**THE DATA:**
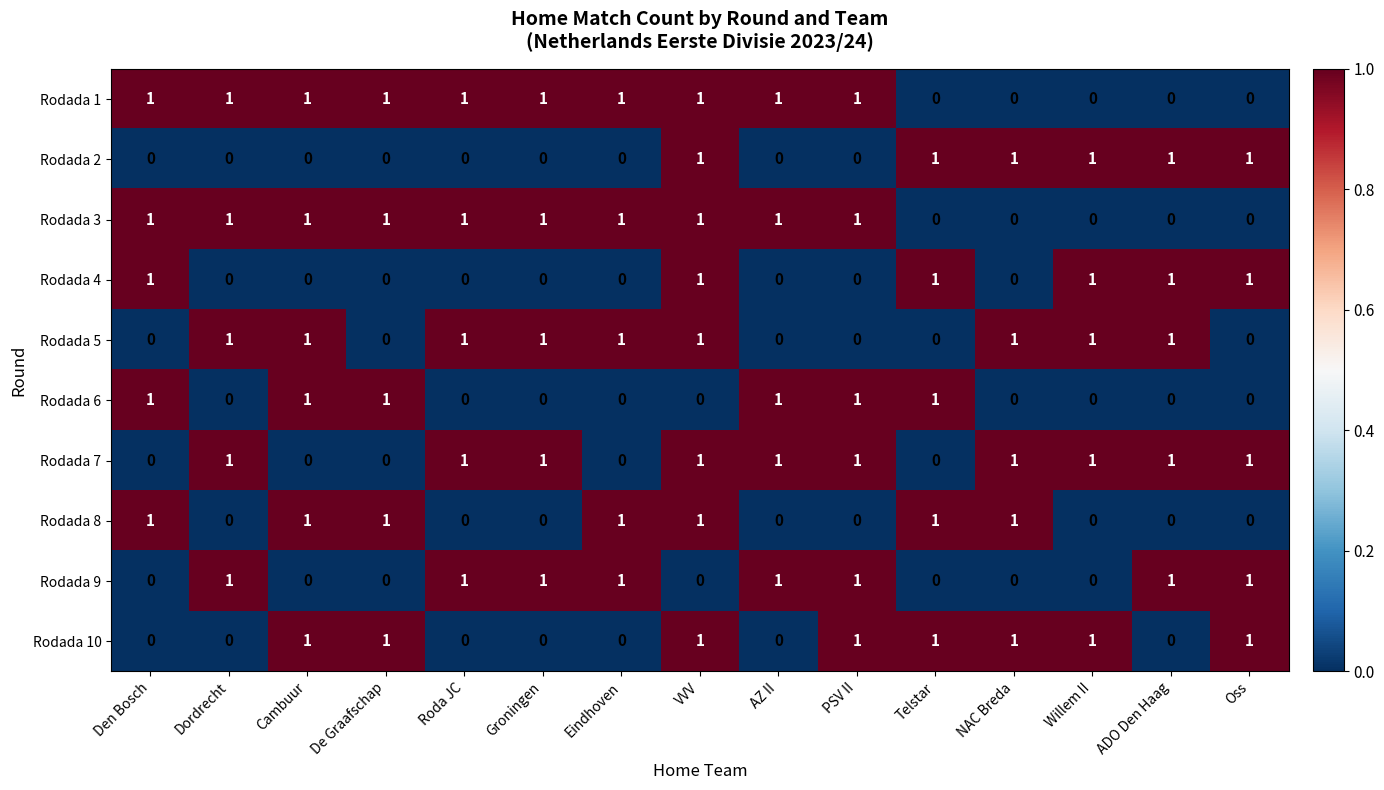

The Rodada 2 series shows 1 at ADO Den Haag. True or false?

True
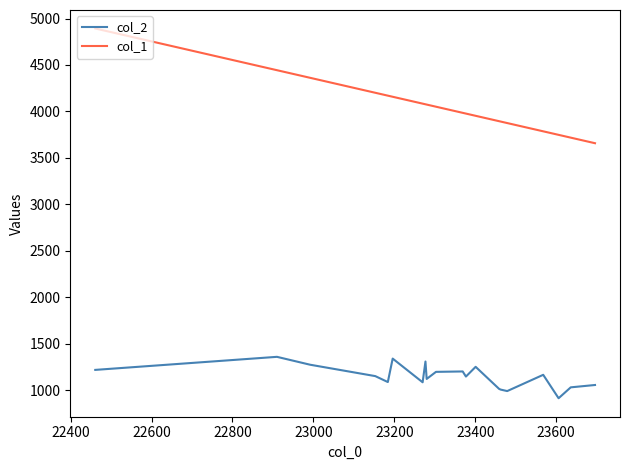

What is the maximum value shown in the chart?

4893.0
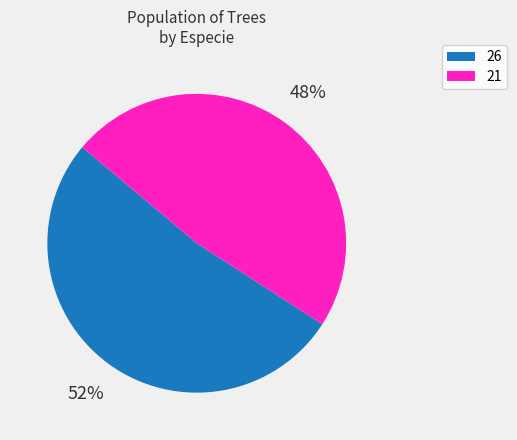

To the nearest percent, what is the difference between the largest and smallest slice percentages?

4%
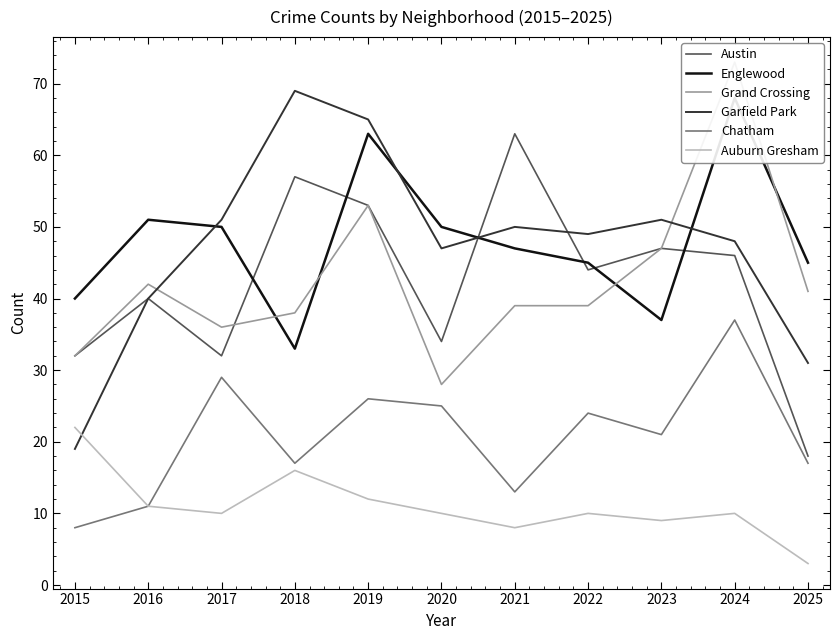

What is the difference between the highest and lowest values at 2021?

55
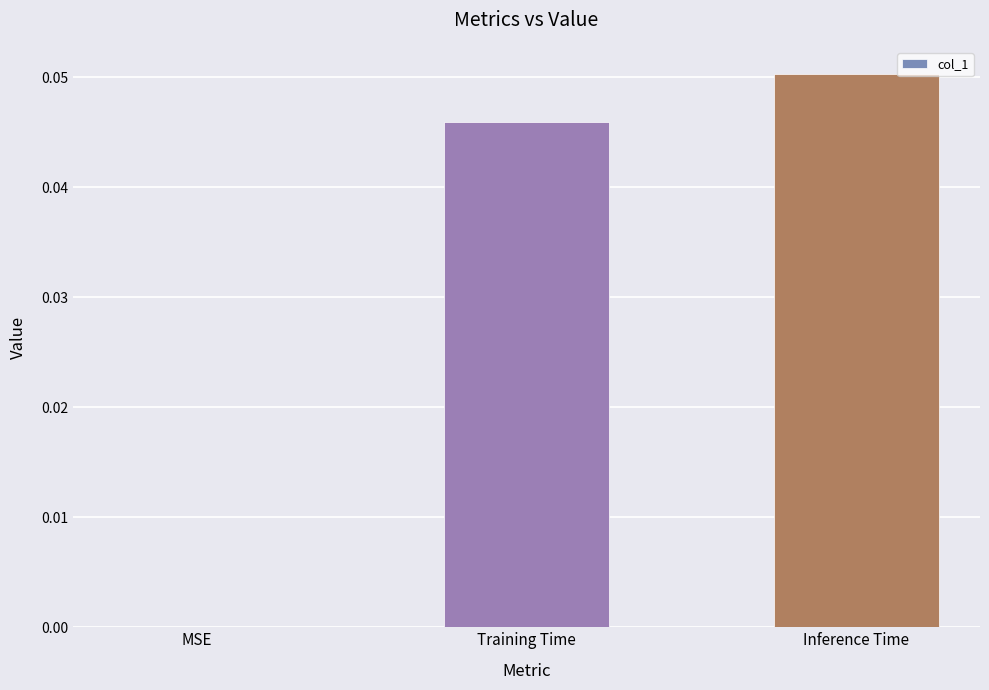

How many values are above zero?

2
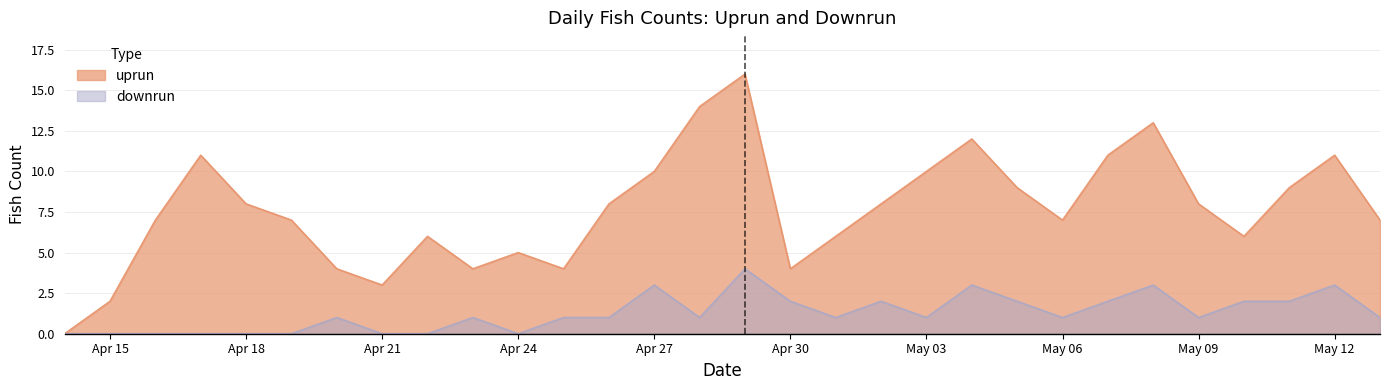

What position from the left is 2025-04-20?

7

**EXERCISE GOAL:** Copy out everything in the material from the line containing "What is the difference between the highest" down to the end, leaving out the pictures.

**OUTPUT FOR THIS EXERCISE:**
What is the difference between the highest and lowest values at 2021?

55

How many values are above zero?

2

What position from the left is 2025-04-20?

7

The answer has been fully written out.